E aí galera, tudo bem?

Ontem eu parei para assistir ao filme “O Mínimo Para Viver” (tradução brasileira de “To The Bone”), que está em alta e vêm sendo muito comentado na internet.

O longa da Netflix escrito e dirigido por Marti Noxon de “Grey’s Anatomy”, conta com Lily Collins e Keanu Reeves no elenco e relata a história de Ellen tentando enfrentar a anorexia. A sinopse diz:

“Uma jovem de 20 anos sofrendo de anorexia embarca em uma emocionante jornada de autodescoberta em um grupo liderado por um médico pouco convencional.”

Lendo a síntese, acredito que o filme entregou o que foi prometido. Muitas pessoas esperavam mais ou acham que foi romantizado demais. Particularmente, sabendo que é um filme e não um documentário, pude sentir que a doença não é fácil de ser tratada e nem deve ser passado batido. Já existe há anos e infelizmente diversas pessoas ainda continuam sendo afetadas.

Foto: Reprodução

O que eu mais gostei foi de ter visto um grupo de pessoas lutando contra a anorexia e não somente uma. Claro que o filme é centralizado na história de Ellen, mas a gente consegue conhecer um pouquinho da história de cada um e principalmente, como se comportam entre si.

Parece bizarro, mas as neuras e vícios das pessoas destacadas são mais preocupantes do que você imagina. O medo de comer, a contagem minuciosa de calorias de cada alimento, a dificuldade de digerir cada um deles e os auto boicotes ao tratamento não são nada legais de serem vistos.

Foto: Reprodução

Outra coisa é que é impossível não perceber o quanto a atriz emagreceu para desempenhar seu papel no filme, e o mais emocionante é saber que ela mesma já passou por problemas de distúrbios alimentares.

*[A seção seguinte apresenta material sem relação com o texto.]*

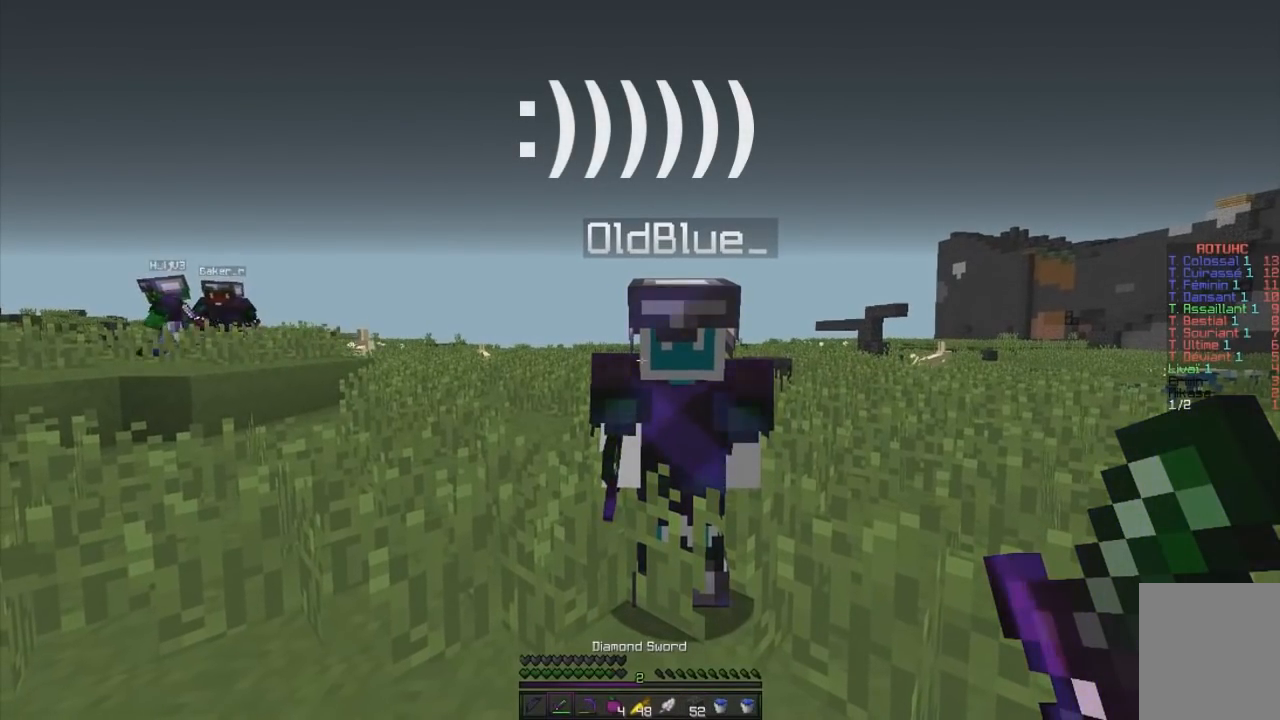
{"keys": [], "mouse": [], "events": []}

O drama também foi feito em parceria com pessoas que sofreram da doença, o que mostra uma preocupação na hora de produzir e representar o cotidiano dos pacientes.

Foto: Reprodução

O Dr. William Beckham, interpretado por Keanu Reeves, embora tenha “pinta de galã”, mostra seriedade e comprometimento com seu trabalho, e o mais legal, naturalidade para conversar com os seus pacientes e familiares, não deixando suas vidas mais turbulentas do que já são e tornando o tratamento menos doloroso.

Foto: Reprodução

A parte mais “tranquila” do filme são os dilemas de autodescoberta dos jovens, como opção sexual, o próprio sexo e paixões juvenis. Entretanto, o longa não foge do tema da anorexia por muito tempo, mostrando os altos e baixos do grupo, pois quando parece que está tudo bem, existem recaídas novamente.

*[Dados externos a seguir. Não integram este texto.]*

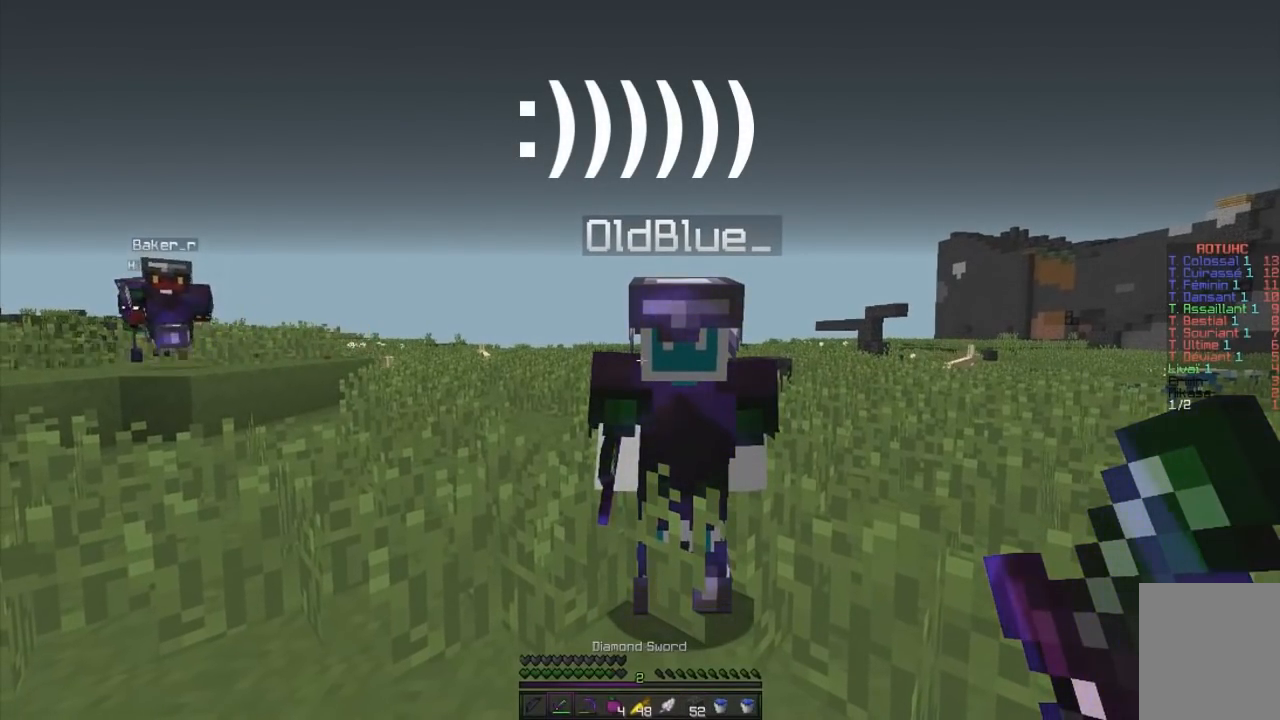
{"keys": ["d"], "mouse": [], "events": [[401, "d", "down"]]}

Por fim, a impressão que tive é que o que é mostrado no filme é apenas uma representação do problema real, mas nem por isso deixa de merecer atenção, e serve como um alerta, retratando que a anorexia é uma luta constante e que os amigos e familiares ao redor precisam ter paciência e muito amor para vencer o problema junto à pessoa que sofre.

Pra quem quiser assistir, “O Mínimo Para Viver” está disponível na Netflix.

Até a próxima!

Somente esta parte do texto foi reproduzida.